A sessão continua nesta quinta-feira (21), já que os deputados da base governista abandonaram o plenário, após serem derrotados na votação das emendas.

Sob intenso ataque dos aliados ao Governo, a proposta recebeu voto de minerva do presidente da casa, David Almeida (PSD). A votação foi acompanhada por profissionais da segurança pública e visitantes, que lotaram a galeria.

“Travamos uma grande luta no dia de hoje. Reafirmei meu compromisso com os agentes da segurança pública do nosso Estado. Apesar de todo o trabalho de desconstrução realizado pelo governo fanta, conseguimos avançar. Tivemos uma posição firme e independente, e agora celebramos mais essa vitória”, comentou Platiny Soares.

De acordo com a emenda, ficará destinado do orçamento de 2018, o valor de R$ 3.350.000, 00 (três milhões e trezentos e cinquenta mil reais) para o pagamento dos policiais que estão nas atas de promoções pendentes.

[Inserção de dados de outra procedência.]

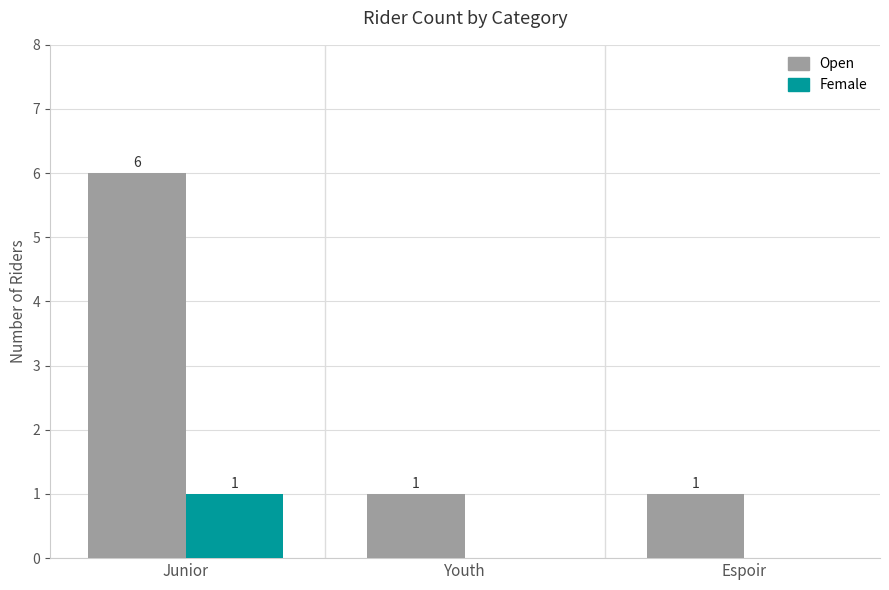

Which series has the largest total across all categories?

Open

Já para a quitação da 4ª e última parcela do escalonamento da Polícia Civil, foram reservados R$ 36.000.000,00 (trinta e seis milhões de reais).

O aporte financeiro para o pagamento do auxílio fardamento da PM e Bombeiros, soma R$ 11.100.000, 00 (onze milhões e cem mil reais).

Desrespeito na Corporação

Vice-presidente da Comissão de Segurança Pública da Assembleia Legislativa, Platiny Soares (DEM), lamentou a desaprovação da Proposta de Emenda Constitucional (PEC) que pretendia igualar entre Praças e Oficiais da Polícia Militar, o mecanismo de expulsão da corporação.

“Hoje alguns deputados da Assembleia Legislativa de maneira infeliz, celebraram um ato antidemocrático, negando o direito de igualdade que é previsto pela Constituição Federal, aos Praças da Polícia Militar do Amazonas”, afirmou Platiny Soares.

Atualmente o Regimento Interno da Polícia, estabelece que oficiais só podem ser expulsos por ato do governador, já os praças por determinação do comandante geral, o que para Platiny é extremamente retrogrado e desrespeitoso.

“Onde já se viu duas pessoas no mesmo fato, serem julgadas de formas diferentes? Onde está a igualdade no Amazonas? A igualdade que é celebrada no restante do país inteiro, não serve para o Amazonas?”, indagou Platiny Soares.